How I write academic papers

If there is one thing I have done plenty during my years of academic research in mathematical biology, ecology, genetics, and environmental sciences, it has been writing academic papers. As of September 2018, one year after having switched career from academia to industry, I have first-authored more than 30 papers in peer-reviewed journals. Three a year, give or take, and many others as a co-author. Some of them have been published in quite popular journals. Others, I could have spent my time enjoying the great outdoors instead of writing. 

For the vast majority of those papers, I got the idea behind the work, did the analyses, wrote the article, and dealt with revisions – all challenging tasks, especially the last one. We submit the paper along with our dreams of appreciation and the answer is: meh. Not novel; too long; who cares. Maybe I took too many papers and responsibilities on my shoulders, but it was aligned with my personality. And along the way, I learned a thing or two about writing papers. There are many useful resources out there on how to write an academic article, so I will focus on some points that have not been discussed as much as how to properly format citations. 

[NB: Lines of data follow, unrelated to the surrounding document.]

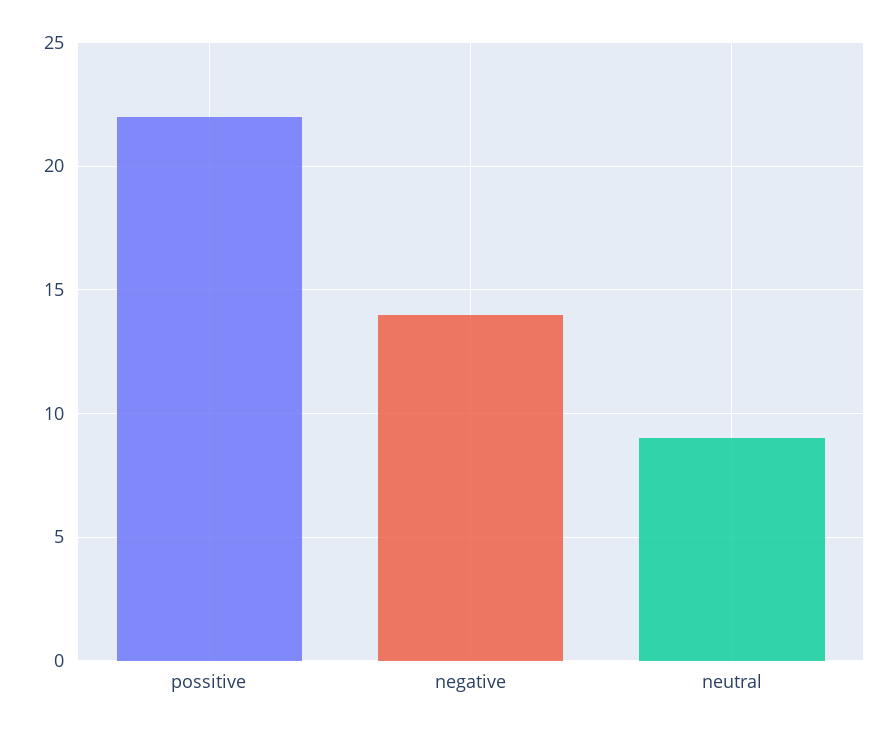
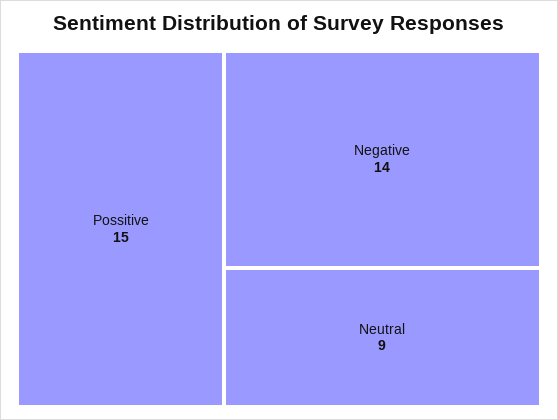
  {
-   "possitive": 22,
+   "possitive": 15,
    "negative": 14,
    "neutral": 9
  }

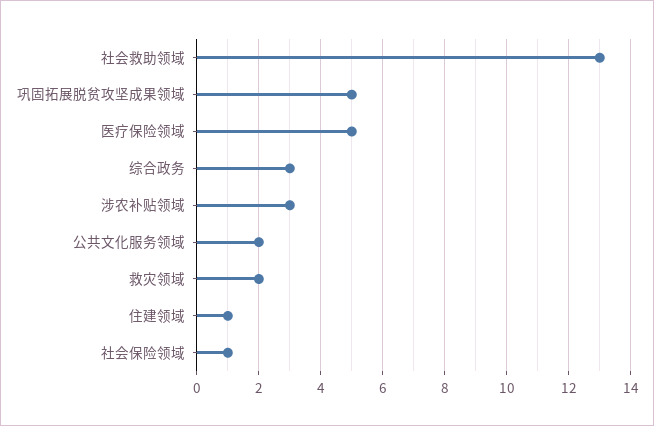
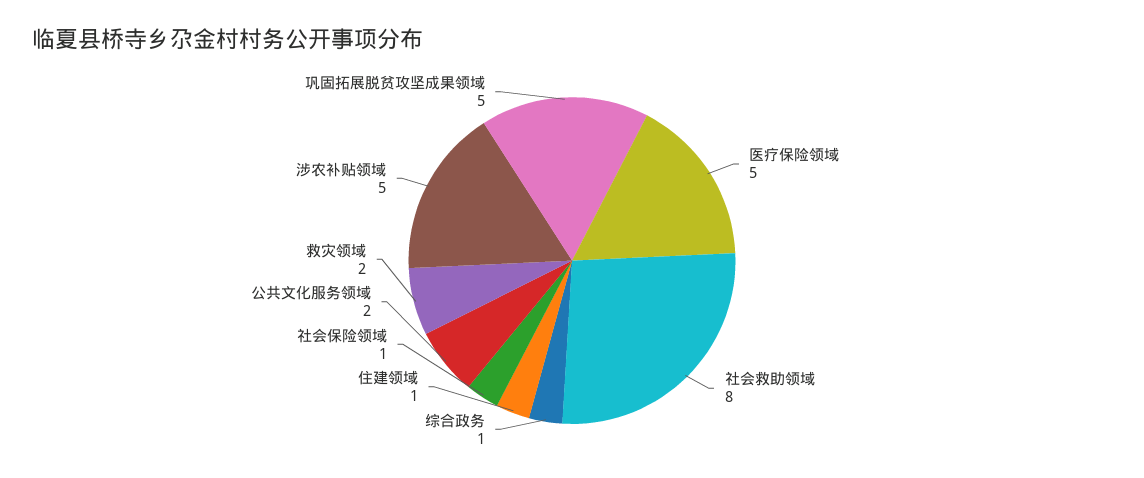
  {
-   "社会救助领域": 13,
+   "社会救助领域": 8,
    "巩固拓展脱贫攻坚成果领域": 5,
    "医疗保险领域": 5,
-   "综合政务": 3,
+   "综合政务": 1,
-   "涉农补贴领域": 3,
+   "涉农补贴领域": 5,
    "公共文化服务领域": 2,
    "救灾领域": 2,
    "住建领域": 1,
    "社会保险领域": 1
  }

  1. Fewer goals are better than more goals, and concise is better than verbose. Many times I made the mistake of wasting the reader's attention by writing details that were interesting for just one person: myself – which is the same person who had spent weeks getting into rabbit holes that nobody had dared to explore before. Ask yourself: what is the most relevant result you want the reader to be aware of, among the many meandering analyses that mostly led nowhere? Skip the sensitivity analysis that took ten days to code, five days to run, and ten minutes to see that there was nothing there. Focus on the most relevant result. There is always another day for the less useful and that day is not today. I had to re-learn this lesson quite a few times.
  2. Use as little jargon as possible, and use simple words. Aside from the very little impact of much of the work we do in academia, often motivated by our research obsessions, fights over minuscule turfs, writing one more paper to beef up our CV or getting one more grant to keep the lab running, using jargon very much limits the use of our findings and insights outside of our tiny academic circle.
  3. Re-use, in spirit, paragraphs that have been already used in other papers or that were cut before publication. This point might be controversial, but a paper is not a novel, as its primary goal is to describe and teach, not entertain, and a solid paragraph that has already been used is better than a weaker one that has never been used. Don't copy, but look close. Then, being efficient is a virtue, being clear is a worthwhile aspiration, and complicating our life is a vice.
  4. Write, edit, write again, let it simmer, re-organize, be brave and cut that sentence that never seems to sound right. Writing is messy; at least, it's always been messy for me. You write a paragraph you think is brilliant and when you re-read it after a week, you ask yourself whether it is possible to write that unintelligible paragraph while sober. Like Michelangelo apocryphally said, perhaps the final draft is hidden within the gory mess of the first draft. Dig hard, let it sit, look at the creation, get some distance, dig again. The paper is never ready, but it comes the time when you should abandon it and move on. It's going to come back anyway.
  5. Introduction: 6-800 words – big picture, specific problem, how you solved it, big picture again. Cliché, but it works. Materials and Methods: no more than 1000 words – detailed where it matters and concise elsewhere. Results: maximum of 4 sub-sections, 200 words at most. Discussion: 800 to 1500 words – punch-section of 300 words, 300 words for each of the Results sub-section. These have been useful guidelines. The rest goes to Supplementary Material, but only if we strongly believe it helps us get the paper accepted. At first approximation, nobody ever downloaded any of my 20-page long Supplementary Materials.  
  6. Don't be afraid of being frustrated or disappointed or of wasting time writing, then deleting, then re-organizing. My theory of periods says that sometimes things work flawlessly and sometimes they don't work at all. The reason is often unknown and sometimes unknowable. Embrace the frustration, push through the disappointment, believe it will work out at the end. If it is not your first paper, you have already done it. If it is your first paper, many other people thought they couldn't, and then they did it.
  7. Writing a paper is a process within the process of writing many papers. Some reviews are less intelligible than abstract art; some are downright mean; some help us improve our work. And it is very human to think we have never been appreciated enough. As individuals, we can do very little to make the peer-review system fairer, but we can always focus on the process of writing that paper within the more extensive, writing-many-papers career-wide process.
  8. Read brilliant articles, save the sections you like the most, ask yourself why you like them, use the structure, words, flow in your papers. 

900 words, a bit more than needed for a concise Introduction.